Is the U.S. Senate obsolete? If you read Paul Krugman’s Nov. 8 column in The New York Times, it would be hard to draw any other conclusion. What he is driving at is the need to reopen the 1787 weeks-long debate which ended in the Great Compromise. The issue was how to form a nation out of both small and large states. The smaller states feared they would be overpowered by the larger ones.
Unless a way could be found to address this problem, the small states were unwilling to go beyond the weak Articles of Confederation which loosely bound them together. In order to form the nation we have today, a structure had to be found. It was an arduous task as the big states were set against giving the small states equal representation in a national government. This conundrum was finally resolved with the structure we have today, wherein each state has representation according to its population in the House of Representatives, and each state has two senators in the U.S. Senate.
So what is Krugman’s objective? What does he hope to achieve beyond what was achieved with the Great Compromise? The small states won’t be any more willing to be subsumed today by population-only representation than they were back then.
Is Krugman’s voice so insignificant that he should simply be ignored? Perhaps, but this does have somewhat the same scent as the ongoing complaint against the Electoral College, which takes into account both the population of each state and the integrity of each state. It, in some measure, protects small states from being totally marginalized by their larger sister states.
Unfortunately, there is a lack of knowledge, or it may be condescension, on Krugman’s part toward the small states which colors his thinking. He refers to populous states as Real America, having “large numbers of highly-educated adults,” versus the rest as having a “higher proportion of non-college people, and especially non-college whites. …which underweights the dynamic metropolitan areas that attract highly-educated workers.”
He adds, “What Donald Trump and his party are selling increasingly boils down to white nationalism — hatred, and fear of darker people, with a hefty dose of anti-intellectualism plus anti-Semitism.”
No doubt Krugman spent his life in the city, and sees things from that perspective. I have spent my life outside of the city, and naturally see things from that point of view. He appears to believe that “highly-educated adults” possess an improved perspective over those without such education. Accordingly, the highly-educated should not be subject to a government which is overly influenced by the less educated. To that, I would say, Yes, if the students were being educated on how to think for themselves.

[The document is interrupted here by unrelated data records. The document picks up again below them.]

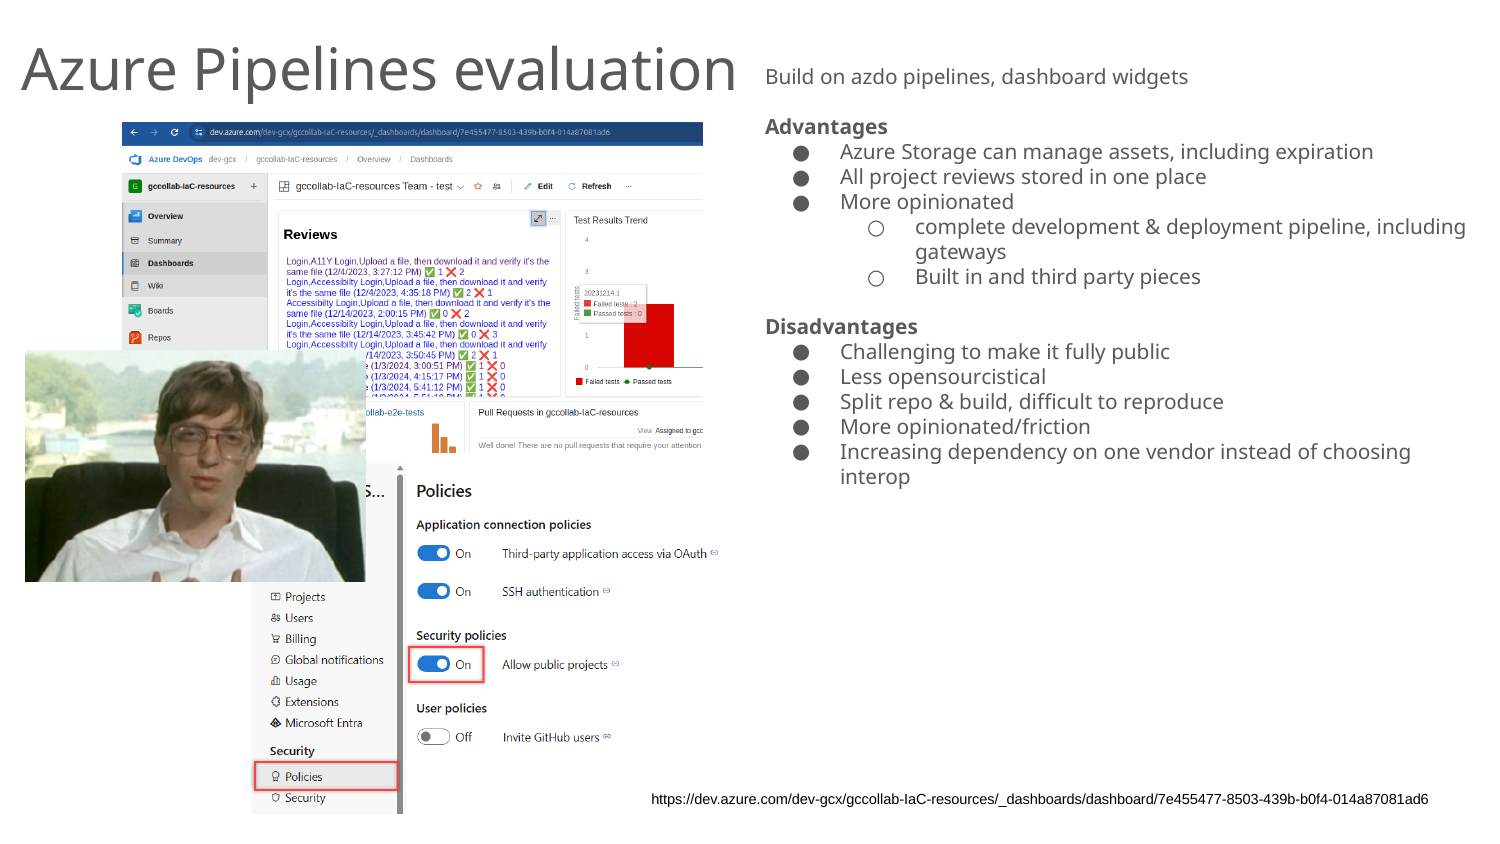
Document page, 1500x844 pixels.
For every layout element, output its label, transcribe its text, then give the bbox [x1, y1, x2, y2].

picture [25, 121, 737, 814]
text_box https://dev.azure.com/dev-gcx/gccollab-IaC-resources/_dashboards/dashboard/7e455477-8503-439b-b0f4-014a87081ad6 [739, 781, 1473, 817]
subtitle Azure Pipelines evaluation [6, 17, 1405, 172]
text_box Build on azdo pipelines, dashboard widgets Advantages Azure Storage can manage assets, including expiration All project reviews stored in one place More opinionated complete development & deployment pipeline, including gateways Built in and third party pieces Disadvantages Challenging to make it fully public Less opensourcistical Split repo & build, difficult to reproduce More opinionated/friction Increasing dependency on one vendor instead of choosing interop [749, 48, 1499, 504]
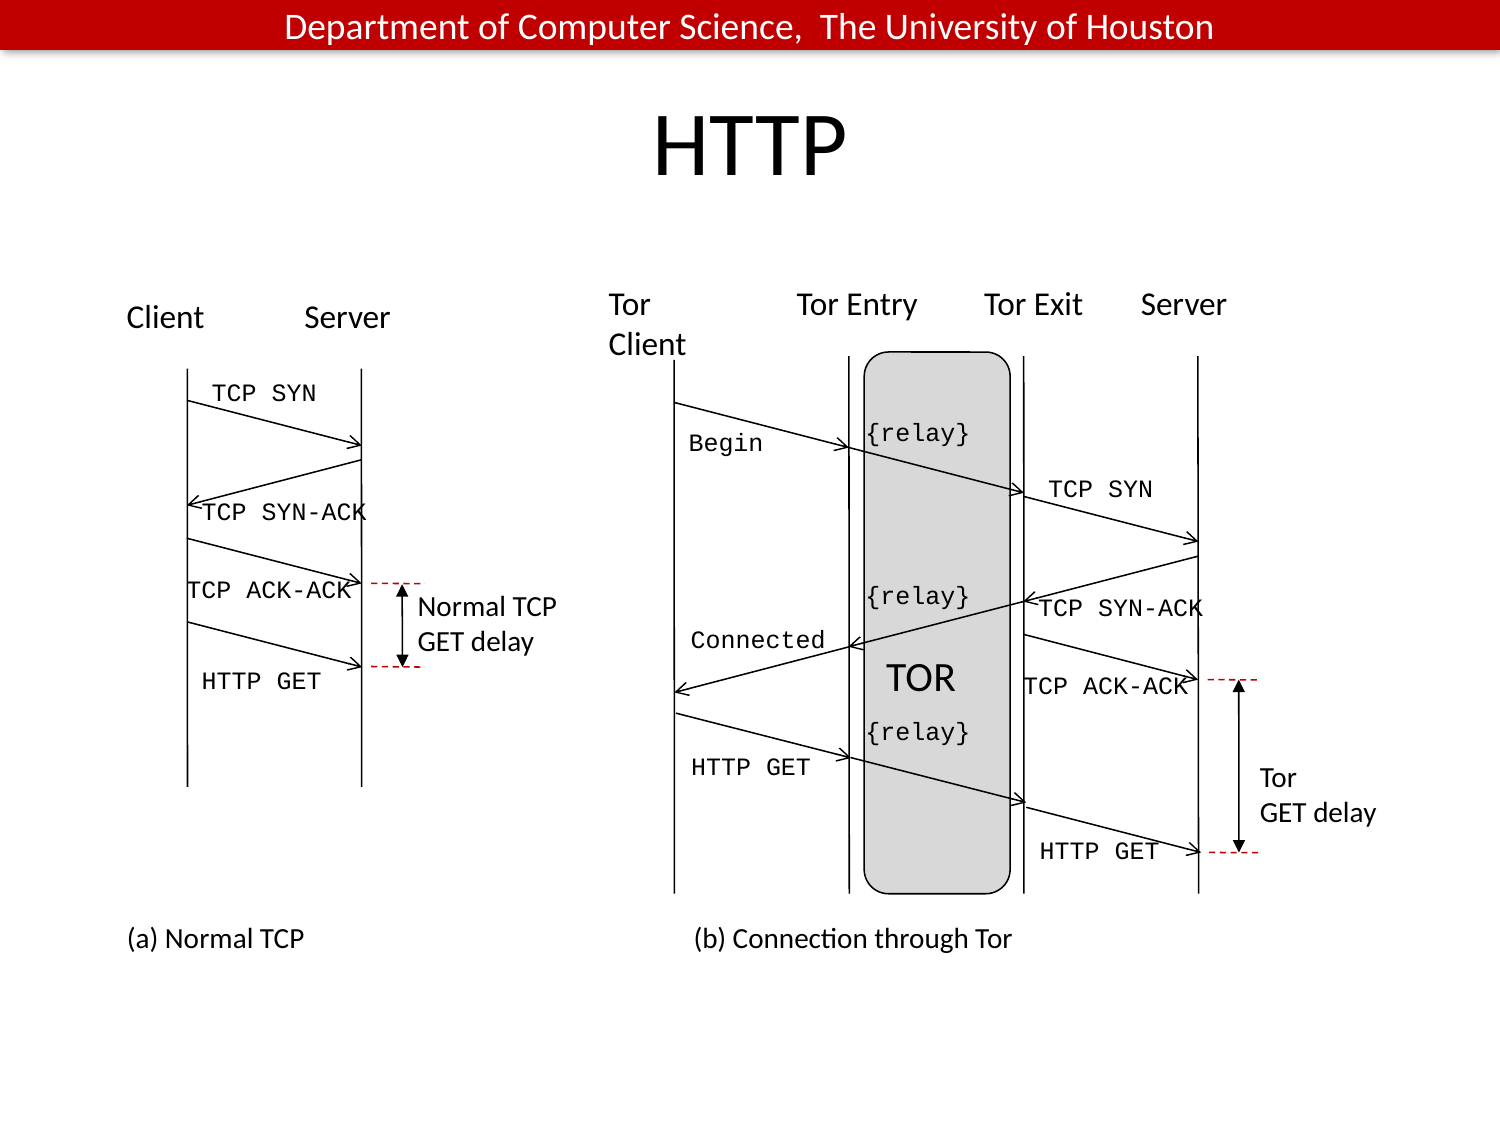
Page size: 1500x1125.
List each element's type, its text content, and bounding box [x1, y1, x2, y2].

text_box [24, 249, 1447, 1063]
title HTTP [75, 45, 1425, 233]
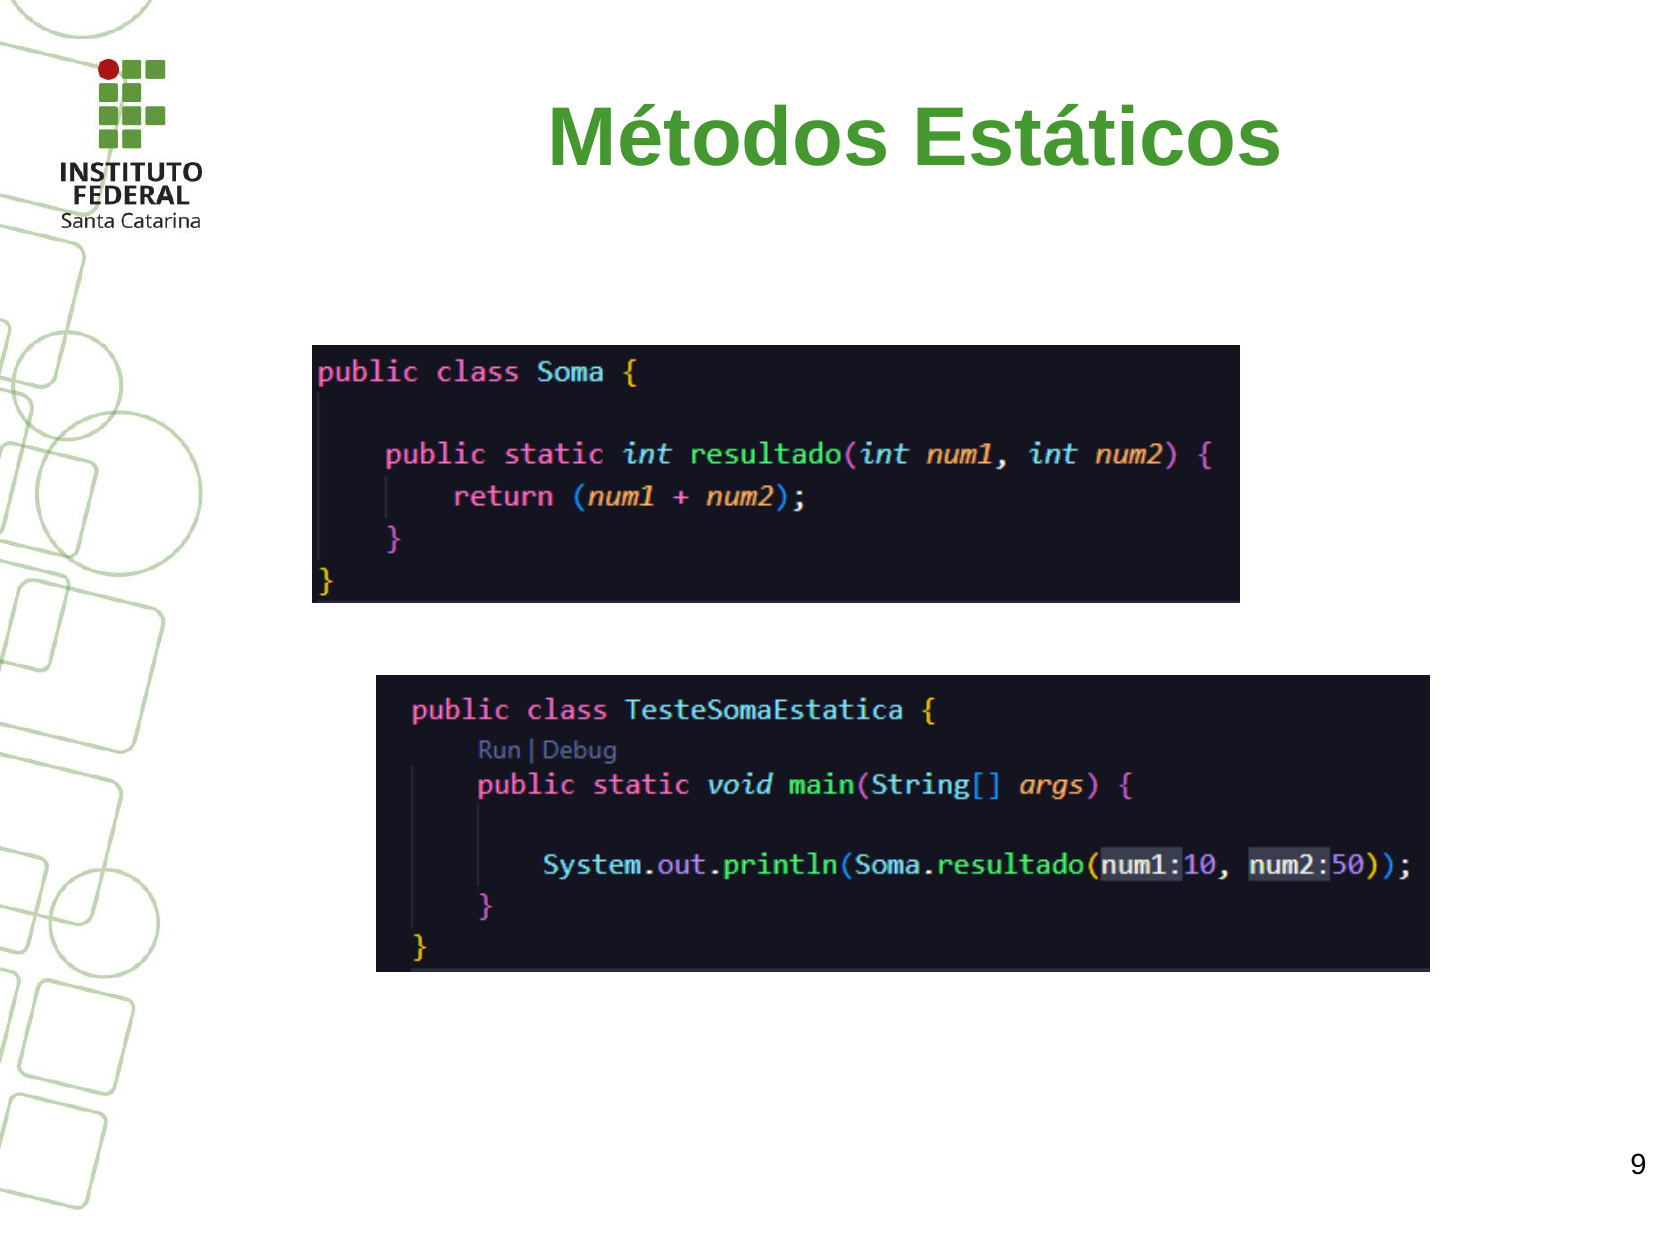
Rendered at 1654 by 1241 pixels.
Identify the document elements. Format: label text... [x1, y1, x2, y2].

slide_number 9 [1547, 1145, 1647, 1241]
picture [0, 0, 1654, 1241]
list [178, 248, 1537, 1089]
title Métodos Estáticos [259, 28, 1571, 236]
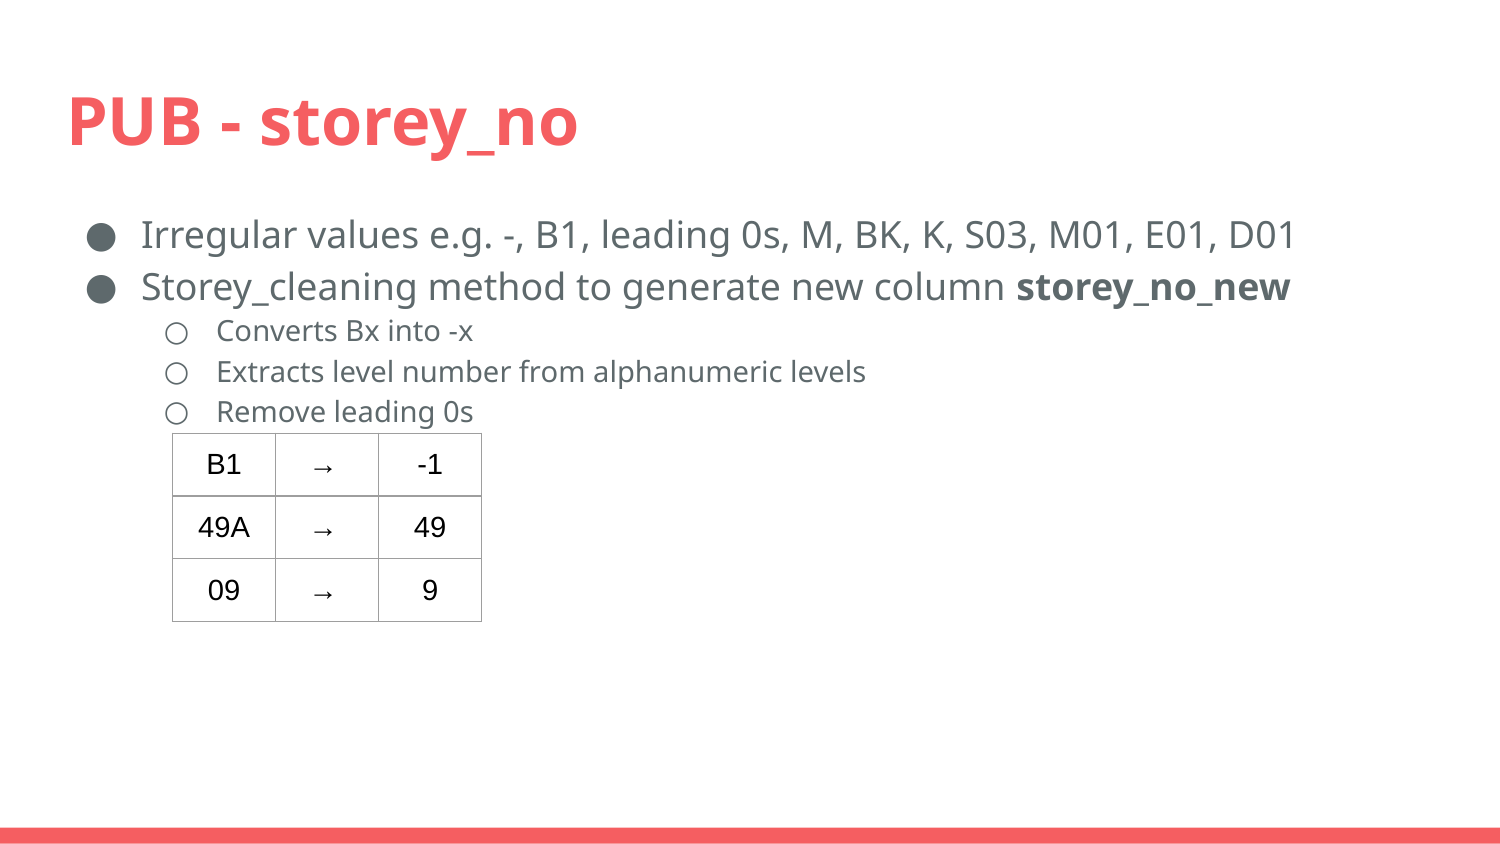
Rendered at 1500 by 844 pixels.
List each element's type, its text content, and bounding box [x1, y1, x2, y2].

While the students are being well “trained” in their narrow field of study, far too many on campuses today are being taught what to think, not how to think for themselves. This begs the question, Which is worse, the intolerance of the rural folk, or the intolerance of freedom of thought of the university? I have observed a certain arrogance of big-city people, believing that they have things figured out, and accordingly look down on the error of the country people. The fact is both are blind to what they cannot see.
Krugman would reopen the Constitutional Convention of 1787, but where would he go with it? Would he propose the small states give up their Senate guarantee against domination by the large states? That would never fly peacefully with the smaller states. Would the majority of the population living in the large states, which tends to lean to the left, then turn to coercion? This is not improbable; we are now seeing it as the left is more and more turning to intimidation, compulsion, and bullying as it increasingly is losing faith in achieving its goals via free speech? Note, this has been a pattern on the left in every country where it has gained power.
Mr. Krugman and our brothers on the left are entering dangerous territory.